This last weekend was so wonderful, it was beautiful and sunny for all of our outdoor adventures. We went on a fun afternoon hike on Saturday which was a mud fest, then we played some horseshoe, and Settlers of Catan which is so so so addicting, it is my new favorite game. The weather in Portland has been fun too, going between super sunny to thick fog makes for interesting outdoor adventures. In other news our Europe plans are really coming together, we already have 3 apartments reserved and they are all in great locations, now I need to do more research on restaurants, fromageries, and vineyards. September can't get here soon enough. Now the food, I made these amazing muffins last week to bring on our Silver Falls trip and serve with the Pizza Chili (coming next post) I made, they were super delicious and a very nice alternative to everything bagels. Enjoy!
Makes 10 muffins
The Ingredients
For the batter:
2-1/4 c. Almond flour
2 T. Arrowroot flour or powder
1-1/2 t. baking powder
½ t. sea salt
¼ t. onion powder
¼ t. garlic powder
½ c. finely grated Parmesan cheese
⅓ c. Greek yogurt
2 T. Olive oil
3 eggs
For the topping:
1 T. poppy seeds
1 T. dried onions
2 t. Sesame seeds
⅛ t. sea salt
pinch of garlic powder
pinch of onion powder
The Process
1. Combine topping ingredients in a very small bowl.

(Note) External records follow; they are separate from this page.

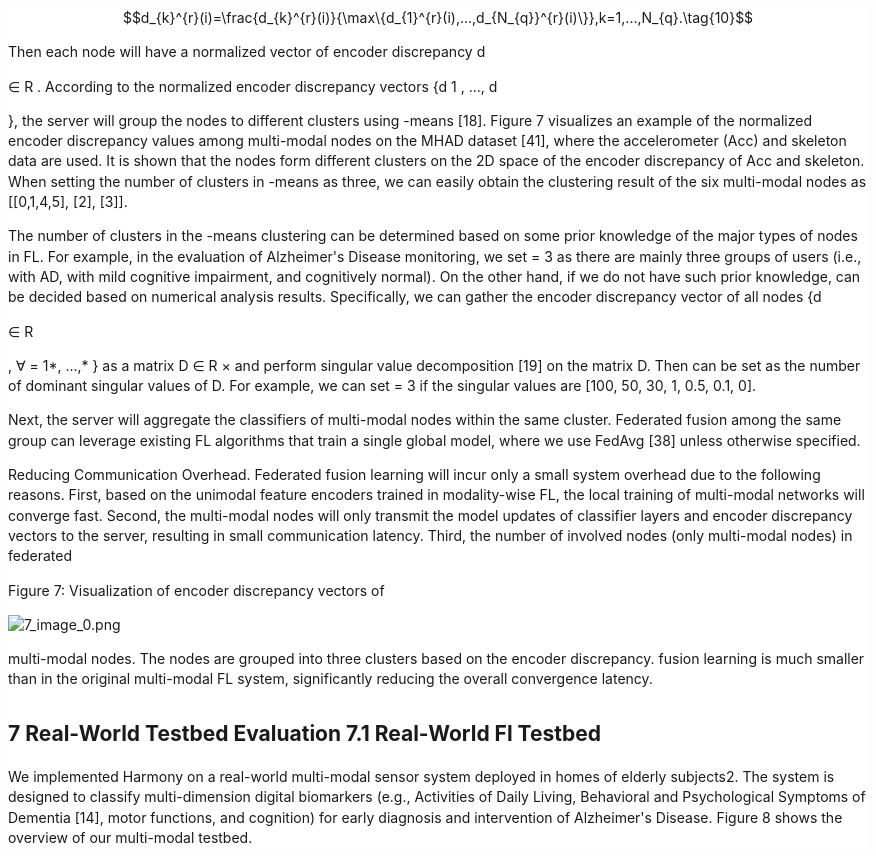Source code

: $$d_{k}^{r}(i)=\frac{d_{k}^{r}(i)}{\max\{d_{1}^{r}(i),...,d_{N_{q}}^{r}(i)\}},k=1,...,N_{q}.\tag{10}$$

Then each node will have a normalized vector of encoder discrepancy d

∈ R
 . According to the normalized encoder discrepancy vectors {d 1
, ..., d

}, the server will group the  nodes to  different clusters using -means [18]. Figure 7 visualizes an example of the normalized encoder discrepancy values among multi-modal nodes on the MHAD dataset [41], where the accelerometer (Acc)
and skeleton data are used. It is shown that the nodes form different clusters on the 2D space of the encoder discrepancy of Acc and skeleton. When setting the number of clusters in -means as three, we can easily obtain the clustering result of the six multi-modal nodes as [[0,1,4,5], [2], [3]].

The number of clusters  in the -means clustering can be determined based on some prior knowledge of the major types of nodes in FL. For example, in the evaluation of Alzheimer's Disease monitoring, we set  = 3 as there are mainly three groups of users
(i.e., with AD, with mild cognitive impairment, and cognitively normal). On the other hand, if we do not have such prior knowledge, can be decided based on numerical analysis results. Specifically, we can gather the encoder discrepancy vector of all nodes {d

∈
R

 , ∀ = 1*, ...,*  } as a matrix D ∈ R
× and perform singular value decomposition [19] on the matrix D. Then  can be set as the number of dominant singular values of D. For example, we can set  = 3 if the singular values are [100, 50, 30, 1, 0.5, 0.1, 0].

Next, the server will aggregate the classifiers of multi-modal nodes within the same cluster. Federated fusion among the same group can leverage existing FL algorithms that train a single global model, where we use FedAvg [38] unless otherwise specified.

Reducing Communication Overhead. Federated fusion learning will incur only a small system overhead due to the following reasons. First, based on the unimodal feature encoders trained in modality-wise FL, the local training of multi-modal networks will converge fast. Second, the multi-modal nodes will only transmit the model updates of classifier layers and encoder discrepancy vectors to the server, resulting in small communication latency. Third, the number of involved nodes (only multi-modal nodes) in federated

Figure 7: Visualization of encoder discrepancy vectors of

![7_image_0.png](7_image_0.png)

multi-modal nodes. The nodes are grouped into three clusters based on the encoder discrepancy.
fusion learning is much smaller than in the original multi-modal FL system, significantly reducing the overall convergence latency.

## 7 Real-World Testbed Evaluation 7.1 Real-World Fl Testbed

We implemented Harmony on a real-world multi-modal sensor system deployed in homes of elderly subjects2. The system is designed to classify multi-dimension digital biomarkers (e.g., Activities of Daily Living, Behavioral and Psychological Symptoms of Dementia
[14], motor functions, and cognition) for early diagnosis and intervention of Alzheimer's Disease. Figure 8 shows the overview of our multi-modal testbed.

2. In a medium bowl, whisk together dry ingredients, including cheese.
3. In a small bowl whisk together either Greek yogurt or coconut or almond milk and olive oil and eggs.
4. Pour liquid ingredients into bowl of dry ingredients and stir to combine.
5. Spoon batter into 10 silicone muffin cups or into a well greased or paper lined muffin pan. Fill ⅔ full.
6. With a pastry brush, brush the tops of the muffin batter with water. Sprinkle the topping over the top of each muffin. Bake at 350 for 20 minutes.